US stress tests: The Federal Reserve’s latest stress tests mark another important step in the rehabilitation of America’s banks. Several are to be allowed to increase their dividends and even resume buying back stock — JPMorgan, US Bancorp and Wells Fargo had already announced by midday on Friday that they are doing both, and Goldman Sachs later said it would buy back the $5 billion of preferred stock Warren Buffett acquired at the height of the crisis. Getting the Fed’s clearance for these moves is a welcome development. But it would be even more powerful if the Fed were to go the extra mile and provide much more detail on both its methodology and the results.
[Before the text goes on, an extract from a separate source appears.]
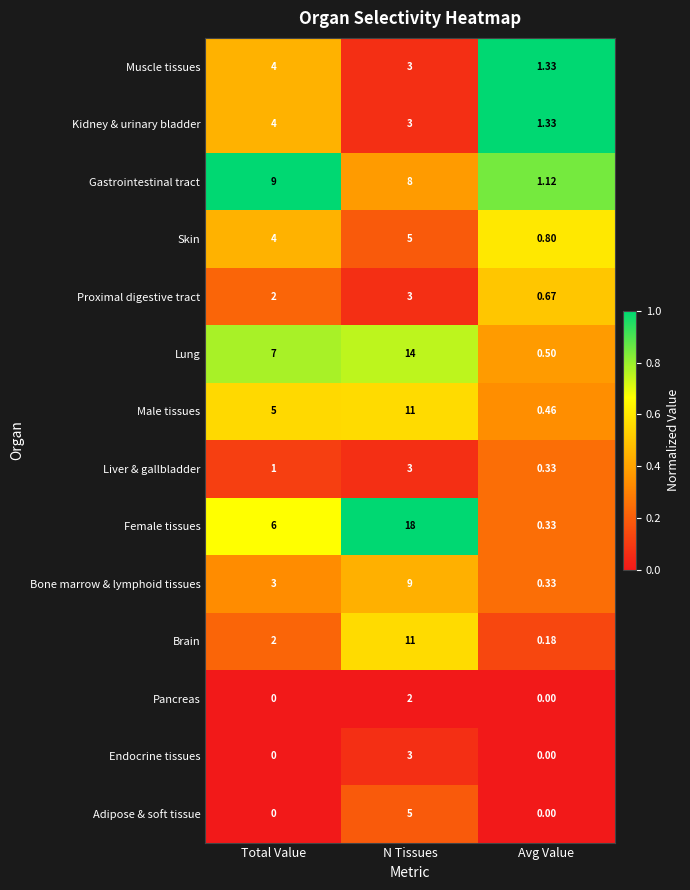

Which series has the largest range (max minus min)?

Female tissues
As it stands, the central bank seems to be sticking to the letter of the law. Last year’s Dodd-Frank Act stipulated that the Fed oversee such check-ups annually. But the law sketched out the barest of requirements on the economic scenarios regulators should test for and only required that the Fed publish a summary of its findings.
That’s in stark contrast to the detailed analysis published in the first stress tests at the height of the crisis two years ago. That was the deciding factor in overcoming the market’s initial skepticism about the tests. Being able to see how a variety of banks fared when subjected to the same adverse scenarios ultimately helped stabilize trading in their stocks and debt and gave investors confidence enough to pour some $200 billion of new capital into the financial sector.
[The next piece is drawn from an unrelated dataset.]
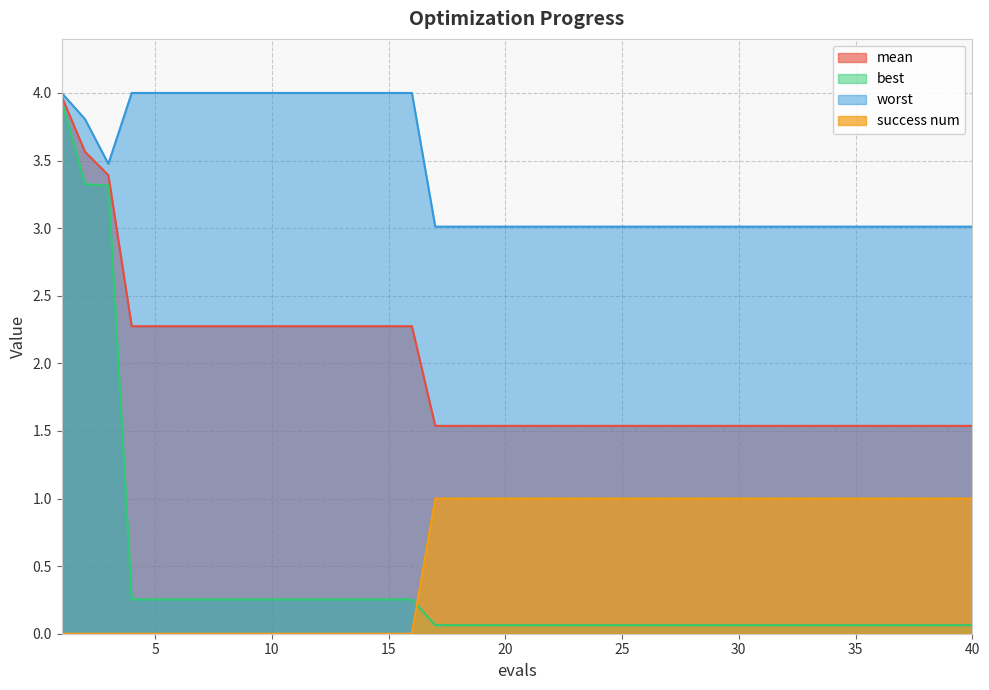

Which series ends up on top after the final intersection of success num and best?

success num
Regulators need not, and should not, keep such transparency in reserve for a crisis. After all, they have far more access to information on banks' leverage, loan portfolios and lending and investing criteria than shareholders do. That means they are better positioned to spot potential excesses and lax risk management.
Revealing more about a thorough analysis of their charges once a year wouldn't just help give investors confidence that the banking system is on an even keel. It would also show the public that the regulators are on the case. After their collective failings before and during the crisis, that would be a useful boost for confidence, too.